I often get asked about VM reliability and how Azure users can design their VM infrastructure to stay online when Microsoft Azure conducts planned maintenance, or if an unplanned event causes downtime.

There are a few things to consider when it comes to VM uptime in Azure:

  • Physical network and power supply
  • Storage
  • Platform maintenance
  • OS maintenance

What if the power cuts out?

Network links and power supplies can sometimes go down. When setting up VM infrastructure, especially if it is intended for production use, you should always make sure that your VMs are in availability sets.

When two or more VMs are in an availability set, Azure will assume that they serve the same purpose and that they are failovers of each other.

The availability set lets you load balance traffic across all VMs within the set. At the same time Azure ensures that the host machines of the virtual machines in the set are connected to different power supplies and network switches to ensure a potential impact is minimised during an outage.

Note that you need at least two virtual machines in an availability set, it is however recomended to use more than two as it enables easier on-demand scaling and further redundancy in case of a power problem or outage.

It is also important to understand that simply placing a machine in a set does not enable the additional redundancy features. A second machine needs to be created, added, and be on at the time of the problem, for the failover to work as described.

You should have one availability set per application tier. (for example: one web tier availability set, one application tier availability set, etc.)

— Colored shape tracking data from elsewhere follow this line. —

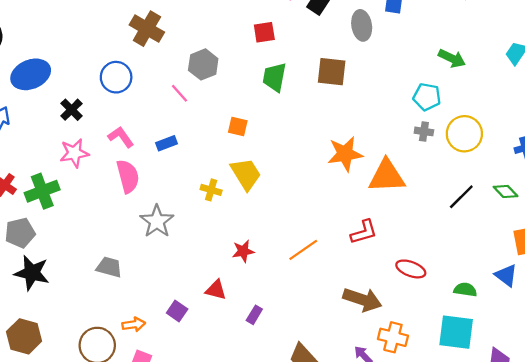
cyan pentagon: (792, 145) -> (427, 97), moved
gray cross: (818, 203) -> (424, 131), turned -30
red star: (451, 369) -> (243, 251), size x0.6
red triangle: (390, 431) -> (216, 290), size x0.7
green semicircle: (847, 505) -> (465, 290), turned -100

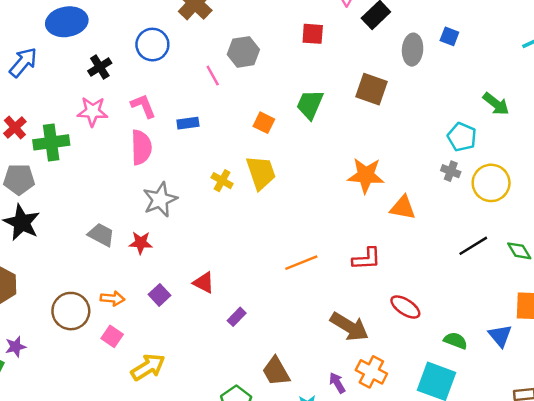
green trapezoid: (274, 77) -> (310, 104), moved
orange triangle: (387, 176) -> (403, 208), size x0.7
red star: (243, 251) -> (141, 243), moved

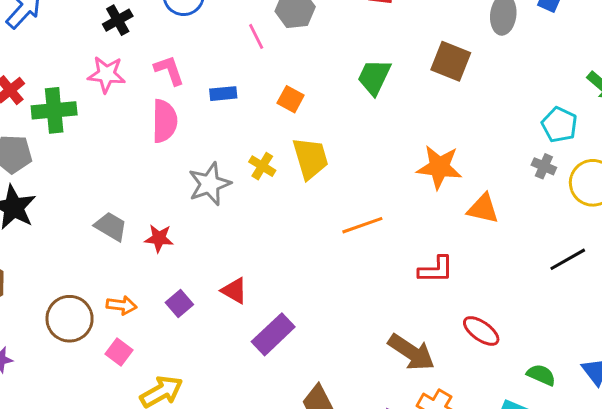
orange square: (264, 123) -> (291, 99), moved
gray star: (160, 200) -> (210, 184), moved
orange line: (301, 263) -> (362, 225), moved
purple rectangle: (237, 317) -> (273, 334), size x1.8

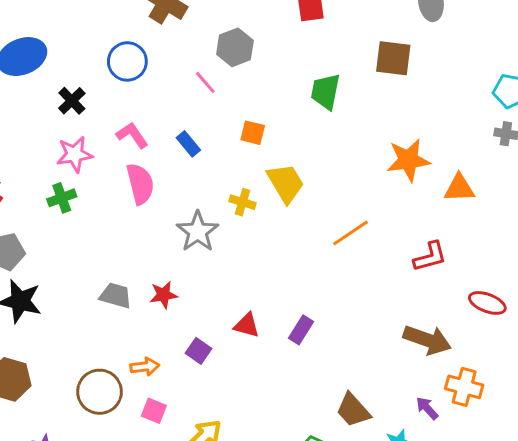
blue rectangle: (223, 94) -> (188, 144), turned 70
green cross: (54, 110) -> (62, 198), moved, size x0.7
purple rectangle: (273, 334) -> (301, 330), moved, size x0.7

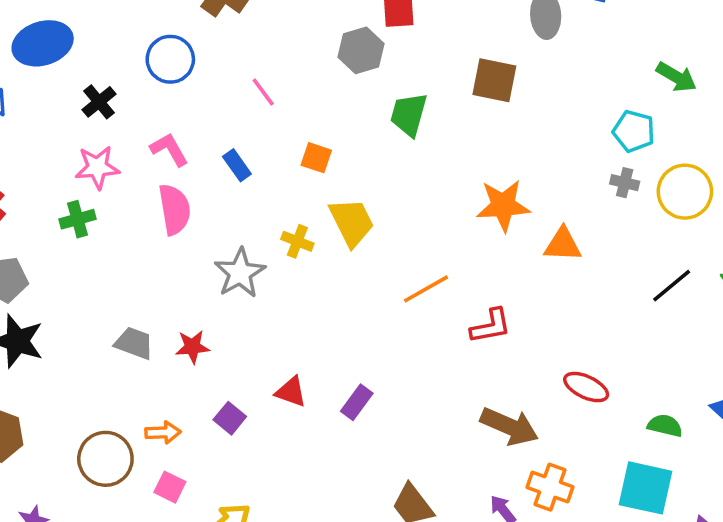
gray hexagon: (235, 47) -> (361, 50), moved
red L-shape: (430, 257) -> (491, 326), moved

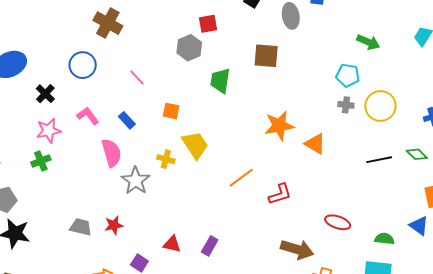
pink semicircle: (175, 209) -> (111, 153), moved
orange triangle: (563, 245) -> (315, 144), turned 35
black line: (672, 286) -> (379, 160), turned 35

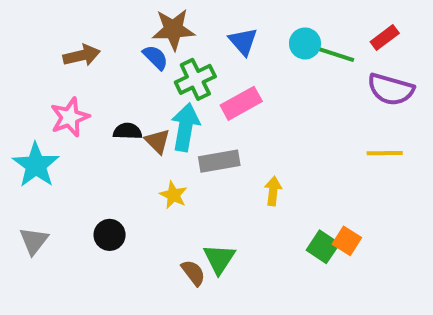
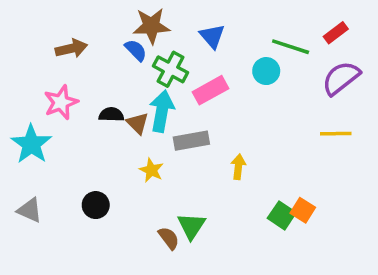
cyan circle: (305, 43) -> (266, 71), moved
green cross: (195, 79) -> (171, 69), turned -36
purple semicircle: (391, 89) -> (341, 78), turned 126
gray triangle: (34, 241) -> (30, 210), turned -44

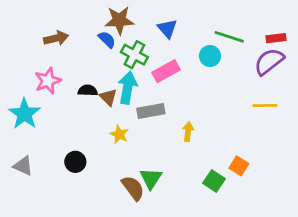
red rectangle: (336, 33) -> (276, 38), moved, turned 30
green square: (282, 215) -> (214, 181), moved
brown semicircle: (169, 238) -> (133, 188), size x1.4

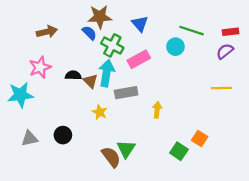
purple semicircle: (269, 62) -> (225, 51), size x0.7
cyan star: (24, 114) -> (20, 95), turned 30
gray triangle: (23, 166) -> (30, 139), moved, turned -36

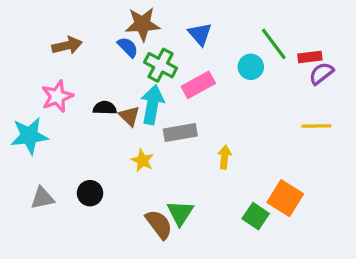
green line: (192, 31) -> (274, 44), turned 35
red rectangle: (231, 32) -> (310, 57), moved
orange square: (200, 139) -> (285, 198), size x1.5

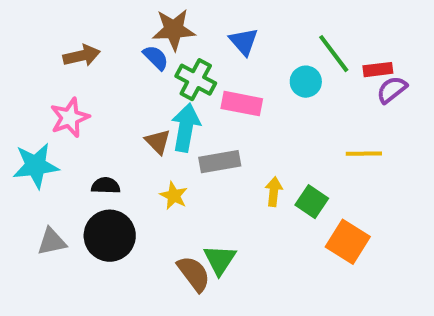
pink rectangle: (198, 85) -> (242, 104), turned 40
black semicircle: (105, 108) -> (106, 186), moved
yellow line: (316, 126) -> (364, 154), moved
black circle: (90, 193) -> (110, 236), size x1.6
green square: (256, 216) -> (312, 202), moved

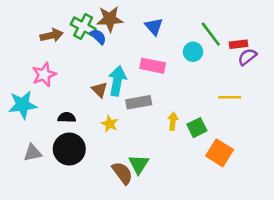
green cross: (196, 80) -> (83, 27), moved
green square: (312, 202) -> (197, 128), turned 30

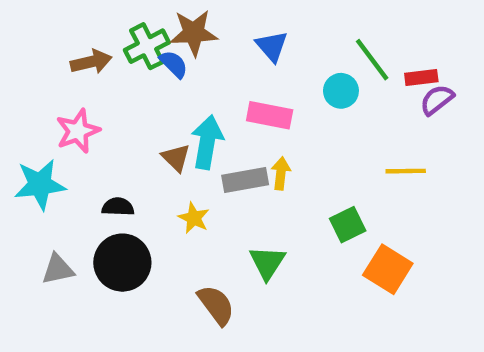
green cross: (83, 27) -> (147, 46), turned 35
yellow arrow: (173, 121) -> (281, 173), moved
green triangle: (139, 164) -> (267, 263), moved

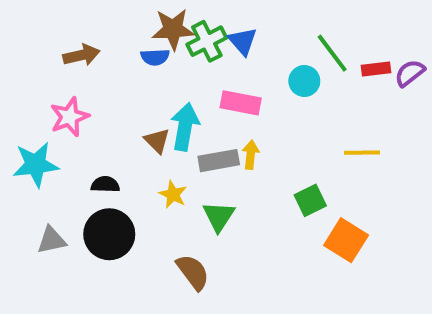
green cross: (147, 46) -> (207, 41), moved
blue semicircle: (174, 64) -> (155, 57), turned 132
purple semicircle: (437, 100) -> (410, 73), moved
green triangle: (267, 263) -> (219, 216), moved

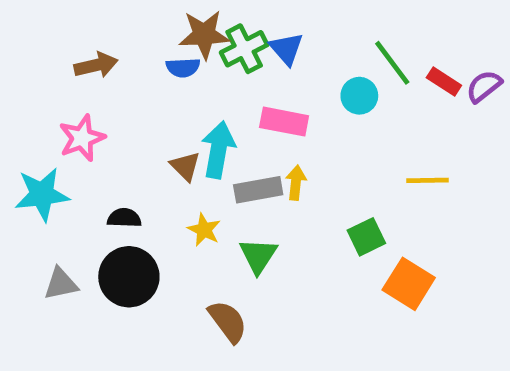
red rectangle: (376, 69) -> (444, 82), turned 40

More information on availability sets: https://azure.microsoft.com/en-in/documentation/articles/virtual-machines-windows-manage-availability/

But that means I need to create several machines instead of one? Isn’t this expensive?

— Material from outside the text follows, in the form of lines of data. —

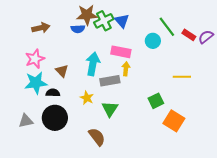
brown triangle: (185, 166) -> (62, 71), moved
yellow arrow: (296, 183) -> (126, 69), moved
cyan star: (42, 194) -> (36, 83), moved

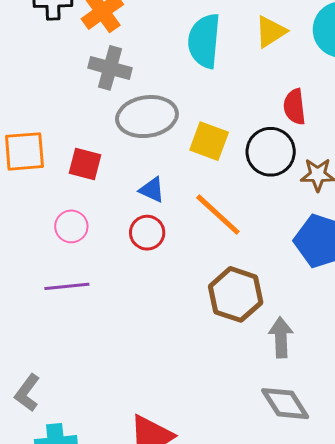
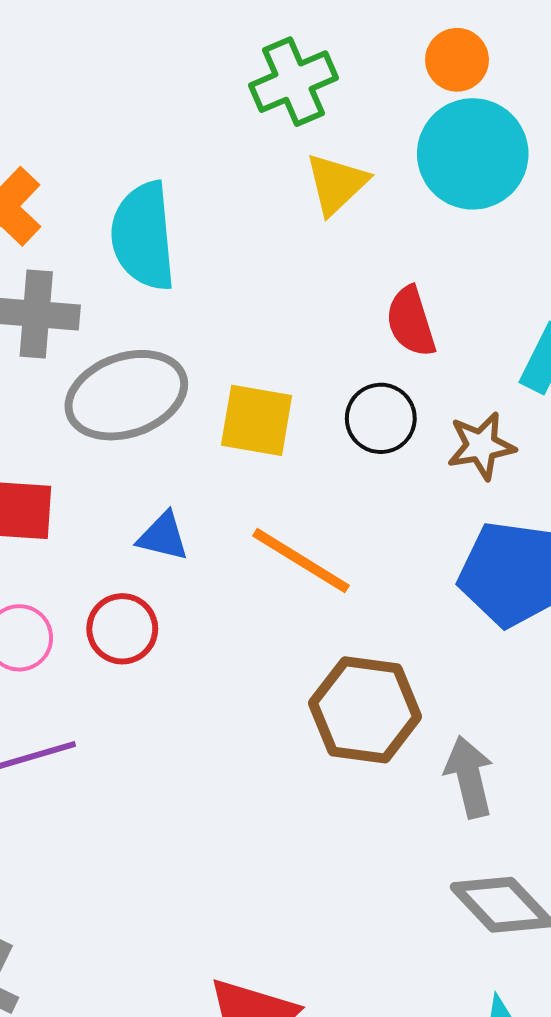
cyan semicircle: (204, 41) -> (143, 236), moved
black circle: (271, 152) -> (381, 418), size x0.7
red circle: (147, 233) -> (122, 629), moved

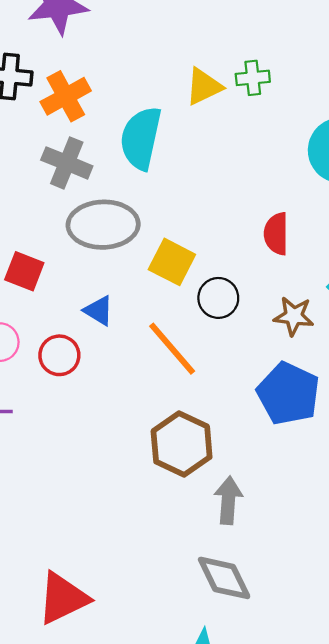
green cross: (293, 82) -> (253, 78), size x0.7
yellow triangle: (337, 184) -> (204, 87), moved
black circle: (381, 418) -> (218, 298), moved

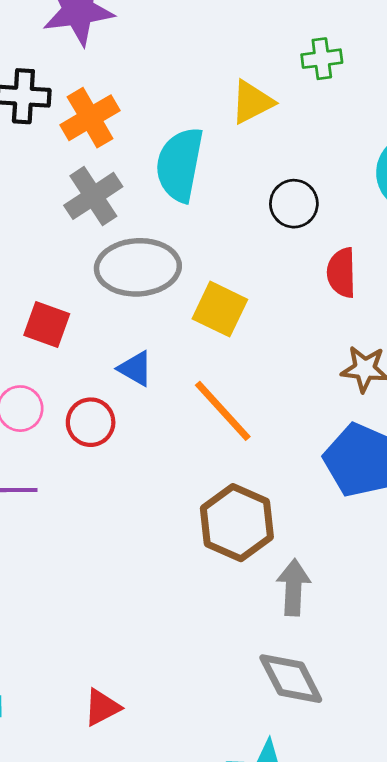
green cross: (253, 78) -> (322, 59), moved
gray cross: (67, 163) -> (93, 196), turned 36
black circle: (218, 298) -> (294, 204), moved
red triangle: (63, 598) -> (102, 707), size x0.6

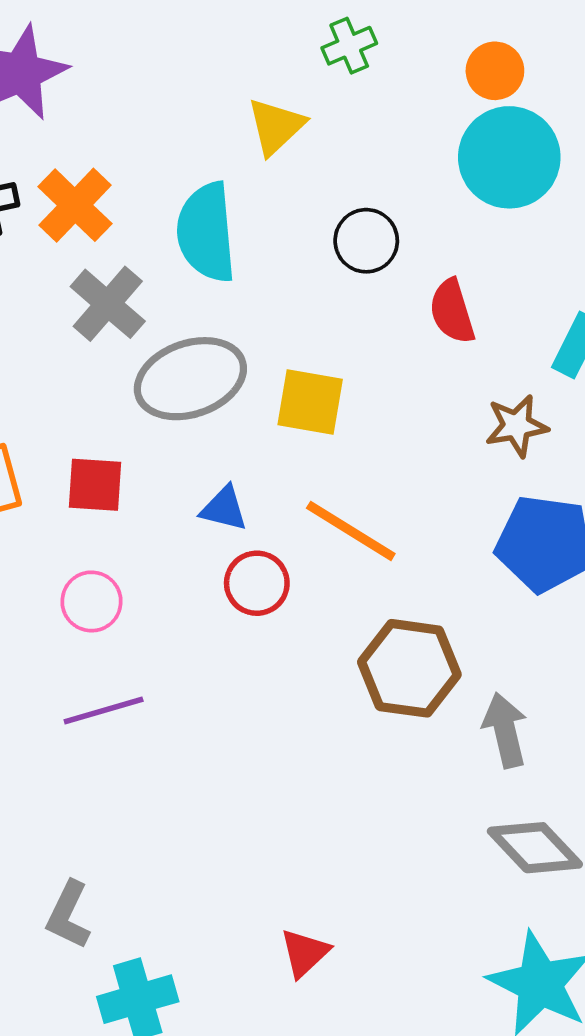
red circle: (91, 422) -> (257, 583), moved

Yes and no. You will end up creating more than one machine for  each tier of your application, but because the traffic will be balanced across them, you will be able to reduce the size of each individual VM in most cases.

Availability sets also enable you to flexibly scale out and in – if required – which can actually lead to cost savings in some scenarios.

Where should the virtual machine disks go?

Every VM should have its own storage account. These storage accounts should be hosted in different storage locations (not Azure locations).

If the VMs are then arranged in an availability set, you can then easier compensate for a potential storage problem.

So does putting my machines into availability sets also protect my machines from being down at the same time during Azure updates?

If it is a platform update (Azure updates software on the Hyper-V host or – more generally – on the platform), then yes, the hosts behind machines that are in an availability set will communicate with each other and make sure they do not go down at the same time. Updating them in sequence enables Azure to always have part of the availability set online.

To find out more about this, check out this link: https://azure.microsoft.com/en-us/documentation/articles/virtual-machines-windows-manage-availability/#configure-multiple-virtual-machines-in-an-availability-set-for-redundancy

That being said, if the described update is an activity on the guest (for example: Windows Update requiring a restart), Azure will not be able to protect you against downtime. A restart due to a guest operating system update cycle is classed as a user-initiated restart, something that the availability set is not designed for.

You can however configure your guest operating system to update during a time set by you. Desired state configuration tools can also be used to install updates in an ordered sequence.